··· Exercise data

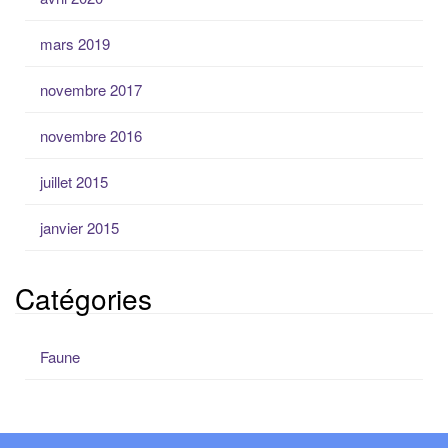
mars 2019
novembre 2017
novembre 2016
juillet 2015
janvier 2015
Catégories
Faune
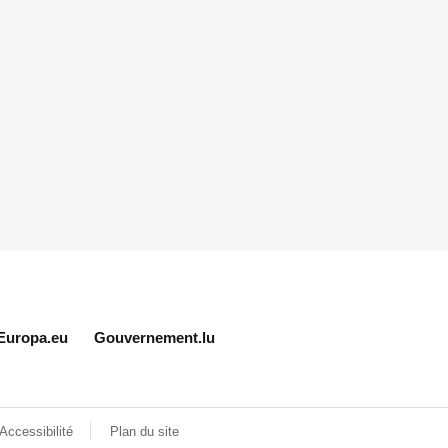
Europa.eu
Gouvernement.lu
Accessibilité
Plan du site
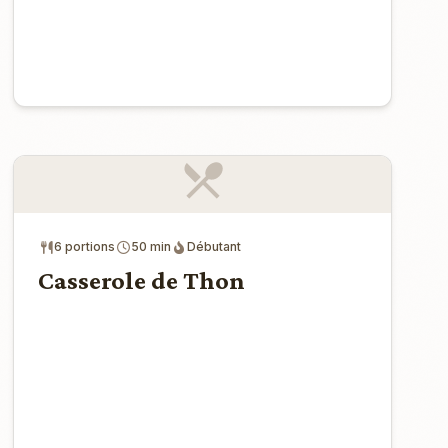
6 portions
50 min
Débutant
Casserole de Thon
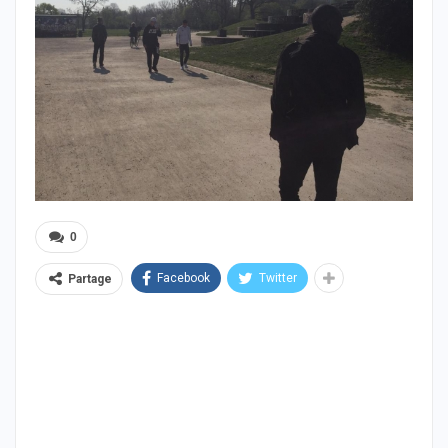
0
Facebook
Twitter
Partage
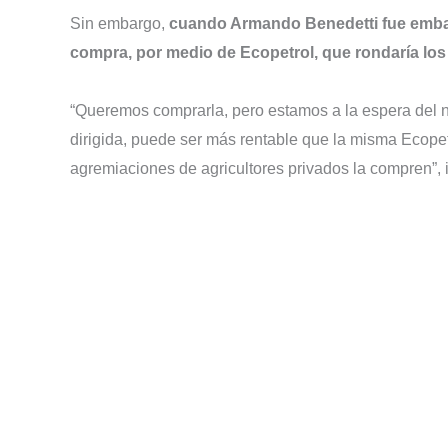
Sin embargo,
cuando Armando Benedetti fue embaj
compra, por medio de Ecopetrol, que rondaría lo
“Queremos comprarla, pero estamos a la espera del 
dirigida, puede ser más rentable que la misma Ecope
agremiaciones de agricultores privados la compren”,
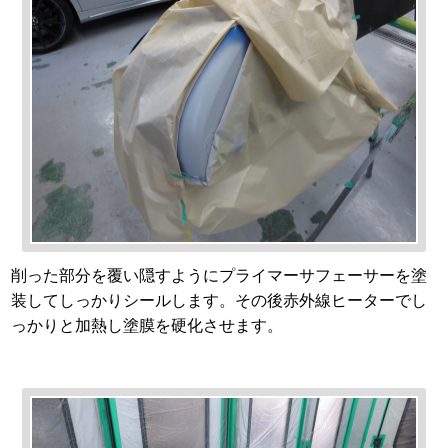
削った部分を覆い隠すようにプライマーサフェーサーを塗
装してしっかりシールします。その後赤外線ヒーターでし
っかりと加熱し塗膜を硬化させます。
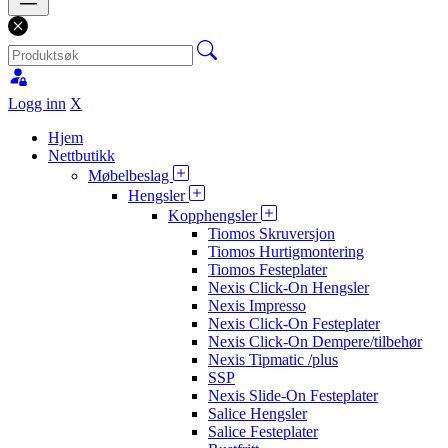
Logg inn
X
Hjem
Nettbutikk
Møbelbeslag
Hengsler
Kopphengsler
Tiomos Skruversjon
Tiomos Hurtigmontering
Tiomos Festeplater
Nexis Click-On Hengsler
Nexis Impresso
Nexis Click-On Festeplater
Nexis Click-On Dempere/tilbehør
Nexis Tipmatic /plus
SSP
Nexis Slide-On Festeplater
Salice Hengsler
Salice Festeplater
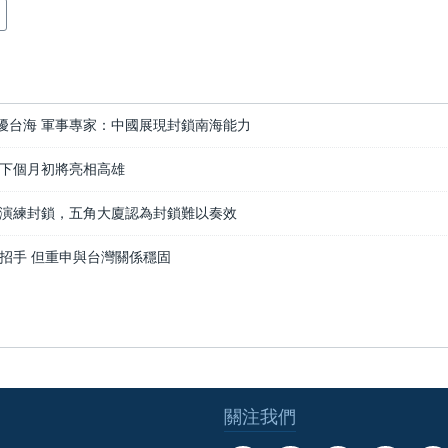
機擾台海 軍事專家：中國展現封鎖南海能力
下個月初將亮相高雄
演練封鎖，五角大廈認為封鎖難以奏效
招手 但重申與台灣關係穩固
關注我們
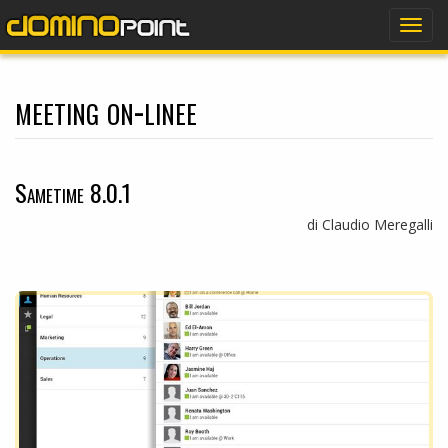
dominopoint
Togg
navig
meeting on-linee
Sametime 8.0.1
di Claudio Meregalli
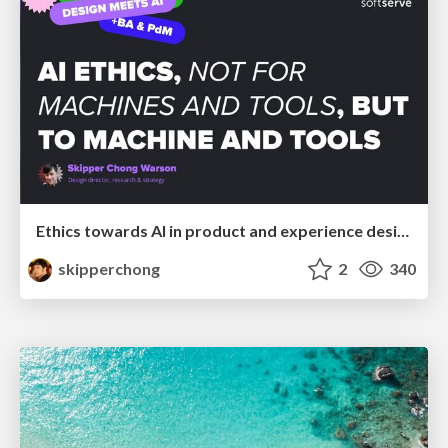
Ethics towards AI in product and experience design
skipperchong
2
340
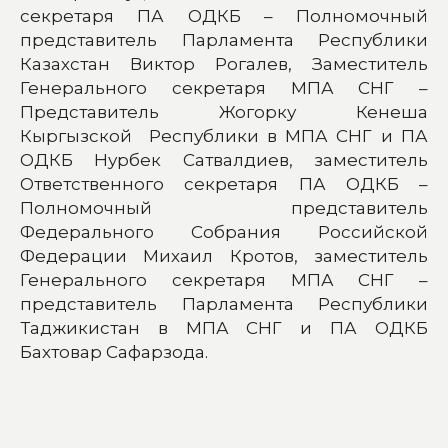
секретаря ПА ОДКБ – Полномочный
представитель Парламента Республики
Казахстан Виктор Рогалев, Заместитель
Генерального секретаря МПА СНГ –
Представитель Жогорку Кенеша
Кыргызской Республики в МПА СНГ и ПА
ОДКБ Нурбек Сатвалдиев, заместитель
Ответственного секретаря ПА ОДКБ –
Полномочный представитель
Федерального Собрания Российской
Федерации Михаил Кротов, заместитель
Генерального секретаря МПА СНГ –
представитель Парламента Республики
Таджикистан в МПА СНГ и ПА ОДКБ
Бахтовар Сафарзода.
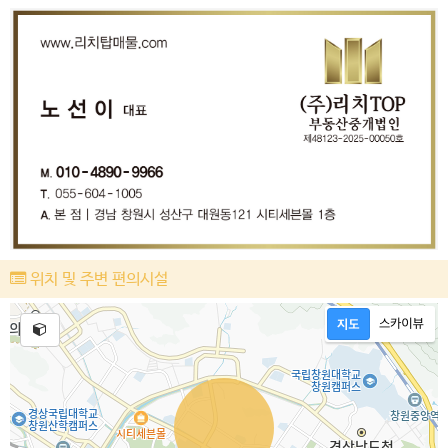
위치 및 주변 편의시설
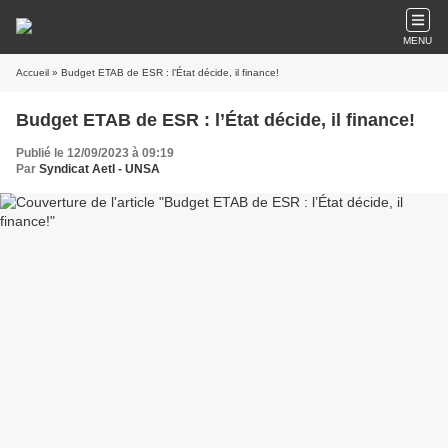
MENU
Accueil
» Budget ETAB de ESR : l’État décide, il finance!
Budget ETAB de ESR : l’État décide, il finance!
Publié le 12/09/2023 à 09:19
Par
Syndicat AetI - UNSA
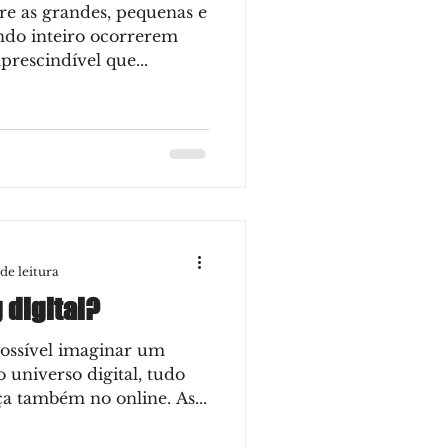
tre as grandes, pequenas e
do inteiro ocorrerem
prescindível que...
de leitura
 digital?
ossível imaginar um
 universo digital, tudo
a também no online. As...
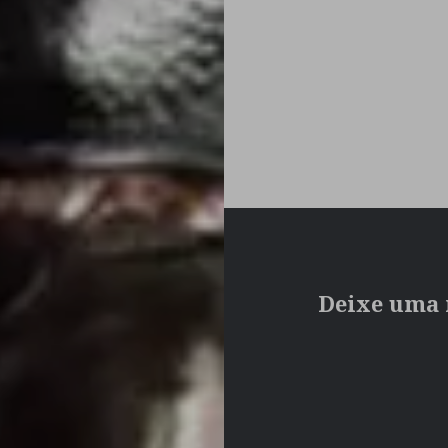
Deixe uma 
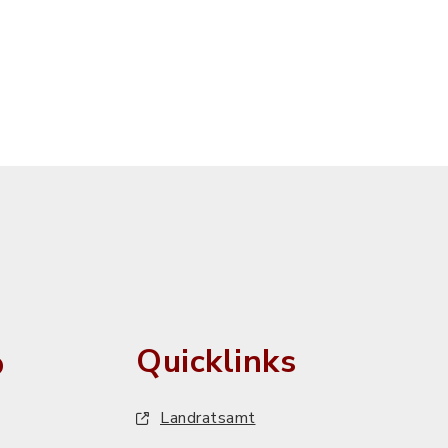
o
Quicklinks
Landratsamt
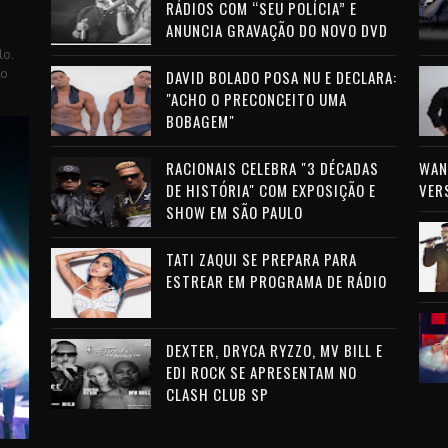
RÁDIOS COM “SEU POLÍCIA” E
ANUNCIA GRAVAÇÃO DO NOVO DVD
lo.
to
DAVID BOLADO POSA NU E DECLARA:
"ACHO O PRECONCEITO UMA
BOBAGEM"
RACIONAIS CELEBRA "3 DÉCADAS
WAN 
DE HISTÓRIA" COM EXPOSIÇÃO E
VER
SHOW EM SÃO PAULO
TATI ZAQUI SE PREPARA PARA
ESTREAR EM PROGRAMA DE RÁDIO
DEXTER, DRYCA RYZZO, MV BILL E
EDI ROCK SE APRESENTAM NO
CLASH CLUB SP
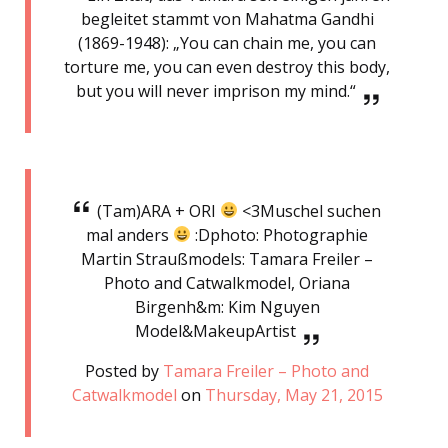
begleitet stammt von Mahatma Gandhi
(1869-1948): „You can chain me, you can
torture me, you can even destroy this body,
but you will never imprison my mind.“
(Tam)ARA + ORI
<3Muschel suchen
mal anders
:Dphoto: Photographie
Martin Straußmodels: Tamara Freiler –
Photo and Catwalkmodel, Oriana
Birgenh&m: Kim Nguyen
Model&MakeupArtist
Posted by
Tamara Freiler – Photo and
Catwalkmodel
on
Thursday, May 21, 2015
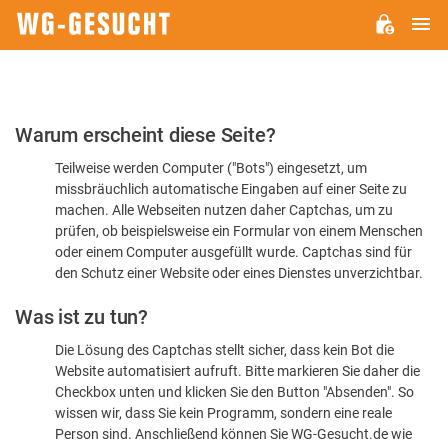
H
WG-
GESUCHT.DE
Bitte
Warum erscheint diese Seite?
bestätigen
Teilweise werden Computer ("Bots") eingesetzt, um
Sie,
missbräuchlich automatische Eingaben auf einer Seite zu
dass
machen. Alle Webseiten nutzen daher Captchas, um zu
Sie
prüfen, ob beispielsweise ein Formular von einem Menschen
oder einem Computer ausgefüllt wurde. Captchas sind für
ein
den Schutz einer Website oder eines Dienstes unverzichtbar.
Mensch
Was ist zu tun?
sind
Die Lösung des Captchas stellt sicher, dass kein Bot die
Website automatisiert aufruft. Bitte markieren Sie daher die
Checkbox unten und klicken Sie den Button "Absenden". So
wissen wir, dass Sie kein Programm, sondern eine reale
Person sind. Anschließend können Sie WG-Gesucht.de wie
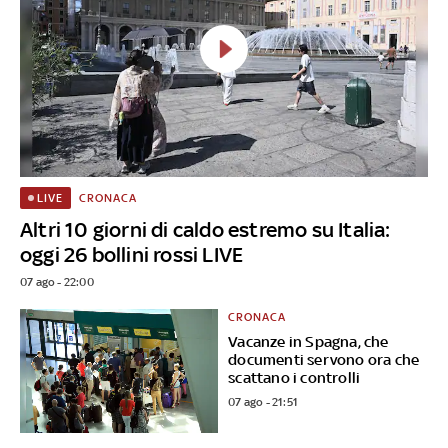
CRONACA
LIVE
Altri 10 giorni di caldo estremo su Italia:
oggi 26 bollini rossi LIVE
07 ago - 22:00
CRONACA
Vacanze in Spagna, che
documenti servono ora che
scattano i controlli
07 ago - 21:51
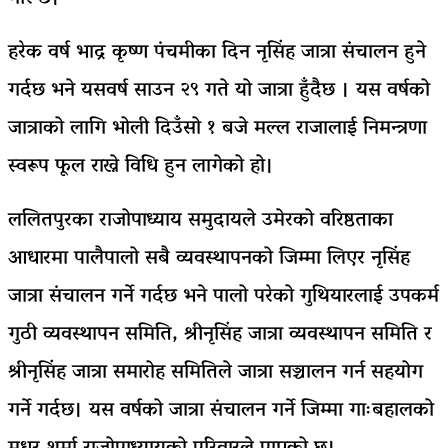
हरेक वर्ष भाद्र कृष्ण पंचमीका दिन नृसिंह जात्रा संचालन हुने
गर्दछ भने यसवर्ष साउन २९ गते यो जात्रा हुँदैछ । यस वर्षको
जात्राको लागि भोली दिउँसो १ बजे मल्ल राजालाई निमन्त्रणा
स्वरूप फूल राख्ने विधि हुन लागेको हो।
ललितपुरका राजोपाध्याय समुदायले उमेरको वरिष्ठताका
आधारमा पालैपालो सबै व्यवस्थापनको जिम्मा लिएर नृसिंह
जात्रा संचालन गर्ने गर्दछ भने पालो परेको गुथियारलाई उपकर्म
गुठी व्यवस्थापन समिति, श्रीनृसिंह जात्रा व्यवस्थापन समिति र
श्रीनृसिंह जात्रा समारोह समितिले जात्रा सञ्चालन गर्न सहयोग
गर्ने गर्दछ।
यस वर्षको जात्रा संचालन गर्ने जिम्मा गाःबहालको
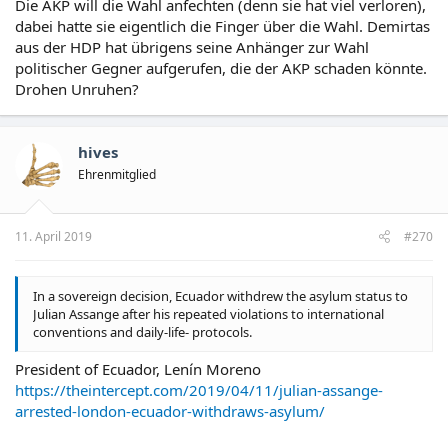
Die AKP will die Wahl anfechten (denn sie hat viel verloren),
dabei hatte sie eigentlich die Finger über die Wahl. Demirtas
aus der HDP hat übrigens seine Anhänger zur Wahl
politischer Gegner aufgerufen, die der AKP schaden könnte.
Drohen Unruhen?
hives
Ehrenmitglied
11. April 2019
#270
In a sovereign decision, Ecuador withdrew the asylum status to
Julian Assange after his repeated violations to international
conventions and daily-life- protocols.
President of Ecuador, Lenín Moreno
https://theintercept.com/2019/04/11/julian-assange-
arrested-london-ecuador-withdraws-asylum/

······

▸ Work instructions
Rewrite the lines from the first one through the line containing "위치 및 주변 편의시설", with "Tiomos" replaced by "Modul" and nothing else changed. Leave the pictures out.

▸ Exercise result
mars 2019
novembre 2017
novembre 2016
juillet 2015
janvier 2015
Catégories
Faune
Europa.eu
Gouvernement.lu
Accessibilité
Plan du site
6 portions
50 min
Débutant
Casserole de Thon
0
Facebook
Twitter
Partage
Sin embargo,
cuando Armando Benedetti fue embaj
compra, por medio de Ecopetrol, que rondaría lo
“Queremos comprarla, pero estamos a la espera del 
dirigida, puede ser más rentable que la misma Ecope
agremiaciones de agricultores privados la compren”,
削った部分を覆い隠すようにプライマーサフェーサーを塗
装してしっかりシールします。その後赤外線ヒーターでし
っかりと加熱し塗膜を硬化させます。
Logg inn
X
Hjem
Nettbutikk
Møbelbeslag
Hengsler
Kopphengsler
Modul Skruversjon
Modul Hurtigmontering
Modul Festeplater
Nexis Click-On Hengsler
Nexis Impresso
Nexis Click-On Festeplater
Nexis Click-On Dempere/tilbehør
Nexis Tipmatic /plus
SSP
Nexis Slide-On Festeplater
Salice Hengsler
Salice Festeplater
機擾台海 軍事專家：中國展現封鎖南海能力
下個月初將亮相高雄
演練封鎖，五角大廈認為封鎖難以奏效
招手 但重申與台灣關係穩固
關注我們
dominopoint
Togg
navig
meeting on-linee
Sametime 8.0.1
di Claudio Meregalli
Ethics towards AI in product and experience design
skipperchong
2
340
секретаря ПА ОДКБ – Полномочный
представитель Парламента Республики
Казахстан Виктор Рогалев, Заместитель
Генерального секретаря МПА СНГ –
Представитель Жогорку Кенеша
Кыргызской Республики в МПА СНГ и ПА
ОДКБ Нурбек Сатвалдиев, заместитель
Ответственного секретаря ПА ОДКБ –
Полномочный представитель
Федерального Собрания Российской
Федерации Михаил Кротов, заместитель
Генерального секретаря МПА СНГ –
представитель Парламента Республики
Таджикистан в МПА СНГ и ПА ОДКБ
Бахтовар Сафарзода.
위치 및 주변 편의시설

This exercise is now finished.